#### Dataset entries:
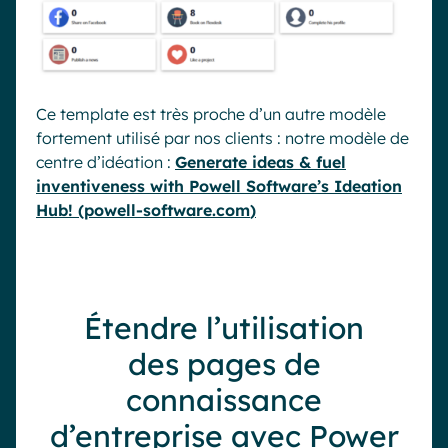
Ce
template
est très proche d’un autre modèle
fortement utilisé par nos clients : notre modèle de
centre d’idéation :
Generate
ideas
& fuel
inventiveness
with
Powell
Software’s
Ideation
Hub!
(
powell-software.com
)
Étendre l’utilisation
des
pages de
connaissance
d’entreprise avec Power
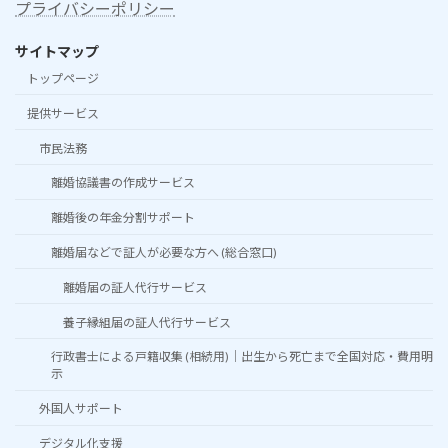
プライバシーポリシー
サイトマップ
トップページ
提供サービス
市民法務
離婚協議書の作成サービス
離婚後の年金分割サポート
離婚届などで証人が必要な方へ (総合窓口)
離婚届の証人代行サービス
養子縁組届の証人代行サービス
行政書士による戸籍収集 (相続用)｜出生から死亡まで全国対応・費用明
示
外国人サポート
デジタル化支援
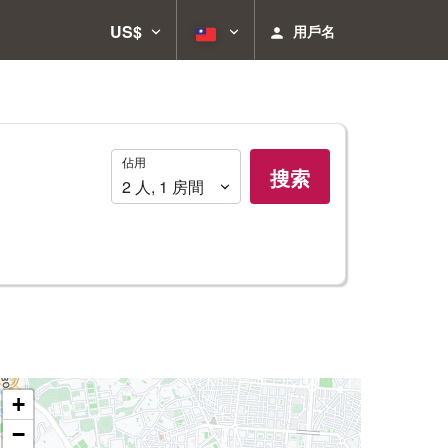
US$
用戶名
佔
佔用
搜索
用
2
人
,
1
房間
+
−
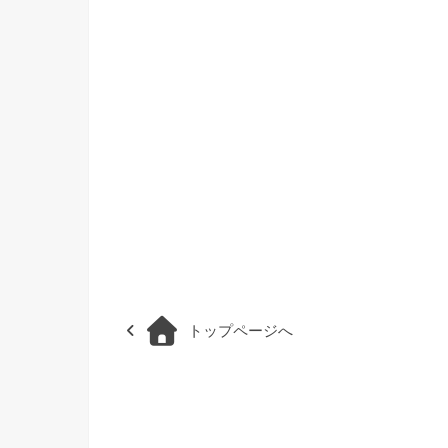
トップページへ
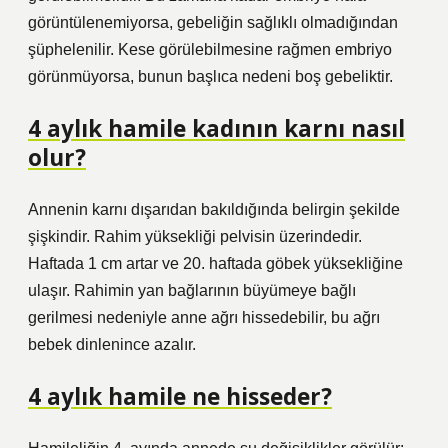
görüntülenemiyorsa, gebeliğin sağlıklı olmadığından
şüphelenilir. Kese görülebilmesine rağmen embriyo
görünmüyorsa, bunun başlıca nedeni boş gebeliktir.
4 aylık hamile kadının karnı nasıl
olur?
Annenin karnı dışarıdan bakıldığında belirgin şekilde
şişkindir. Rahim yüksekliği pelvisin üzerindedir.
Haftada 1 cm artar ve 20. haftada göbek yüksekliğine
ulaşır. Rahimin yan bağlarının büyümeye bağlı
gerilmesi nedeniyle anne ağrı hissedebilir, bu ağrı
bebek dinlenince azalır.
4 aylık hamile ne hisseder?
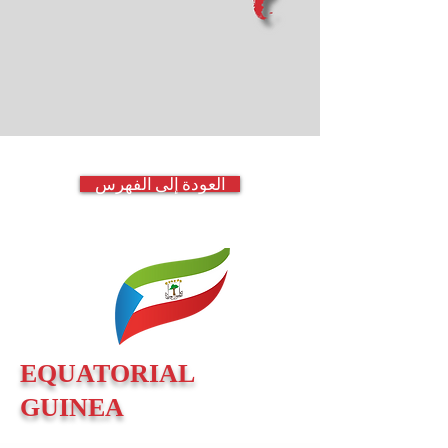
العودة إلى الفهرس
EQUATORIAL
GUINEA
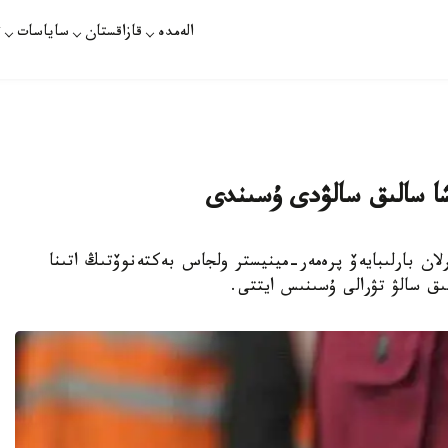
الەمدە
قازاقستان
ساياسات
ت
مشا سالىق سالۋدى ۇسىندى
دەپۋتاتى ەرلان بارلىبايەۆ پرەمەر-مينيستر ولجاس بەكتەنوۆتىڭ اتىنا
ىق سالۋ تۋرالى ۇسىنىس ايتتى.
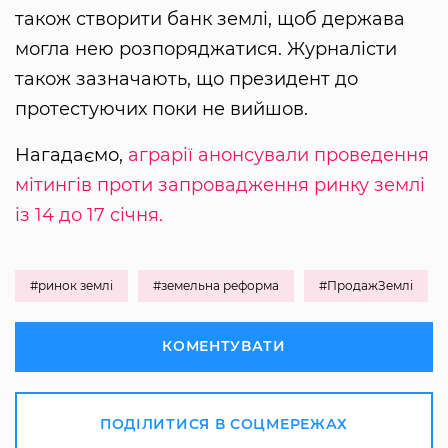
також створити банк землі, щоб держава
могла нею розпоряджатися. Журналісти
також зазначають, що президент до
протестуючих поки не вийшов.
Нагадаємо,
аграрії анонсували проведення
мітингів проти запровадження ринку землі
із 14 до 17 січня.
#ринок землі
#земельна реформа
#ПродажЗемлі
КОМЕНТУВАТИ
ПОДІЛИТИСЯ В СОЦМЕРЕЖАХ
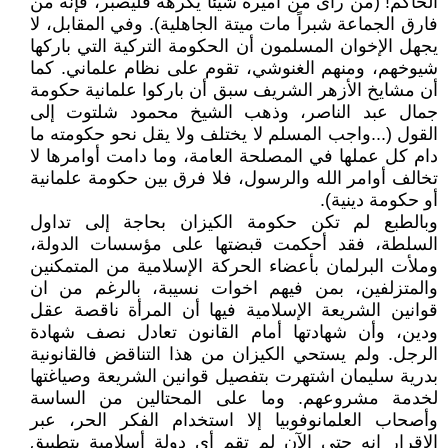
الحاكم! (من رأى من أميره شيئاً يكرهه فليصبر، فإنه من
فارق الجماعة شبراً مات ميتة الجاهلية). وفي المقابل، لا
يجهل الإخوان المسلمون أن الحكومة التركية التي باركها
شيوخهم، ومنهم الغنوشي، تقوم على نظام علماني. كما
أن مشايخ الأزهر الشريف سبق أن باركوا علمانية حكومة
جمال عبد الناصر، وذهب الشيخ محمود شلتوت إلى
القول (...واجب المسلم لا يختلف ولا يقل نحو حكومته ما
دام كل عملها في المصلحة العامة، وما دامت أوامرها لا
تخالف أوامر الله والرسول، فلا فرق بين حكومة علمانية
أو حكومة دينية).
وبالطبع لم تكن حكومة الكيزان بحاجة إلى تداول
السلطة، فقد أحكمت قبضتها على مؤسسات الدولة،
وملأت البرلمان بأعضاء الحركة الإسلامية من المتمكنين
والمتزلفين، بمن فيهم اخوات نسيبة، بالرغم من ان
قوانين الشريعة الإسلامية فيها أن المرأة ناقصة عقل
ودين، وأن شهادتها أمام القانون تعادل نصف شهادة
الرجل. ولم يستحي الكيزان من هذا التناقض فالقانونية
بدرية سليمان اشتهرت بتفصيل قوانين الشريعة وصياغتها
لخدمة مشروعهم. وما على المحتالين من الساسة
وأصحاب العلمانوفوبيا إلا استخدام الفكر الحر، عبر
الإقرار انه حتى الآن لم تقم أي دولة أسلامية بتطبيق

#### PROBLEM DETAILS:
Transcribe exactly each line of the records from the start up to and including the one with "şüphelenilir. Kese görülebilmesine", and leave out every picture.

#### COMPLETED EXERCISE:
Ce
template
est très proche d’un autre modèle
fortement utilisé par nos clients : notre modèle de
centre d’idéation :
Generate
ideas
& fuel
inventiveness
with
Powell
Software’s
Ideation
Hub!
(
powell-software.com
)
Étendre l’utilisation
des
pages de
connaissance
d’entreprise avec Power
プライバシーポリシー
サイトマップ
トップページ
提供サービス
市民法務
離婚協議書の作成サービス
離婚後の年金分割サポート
離婚届などで証人が必要な方へ (総合窓口)
離婚届の証人代行サービス
養子縁組届の証人代行サービス
行政書士による戸籍収集 (相続用)｜出生から死亡まで全国対応・費用明
示
外国人サポート
デジタル化支援
US$
用戶名
佔
佔用
搜索
用
2
人
,
1
房間
+
−
トップページへ
görüntülenemiyorsa, gebeliğin sağlıklı olmadığından
şüphelenilir. Kese görülebilmesine rağmen embriyo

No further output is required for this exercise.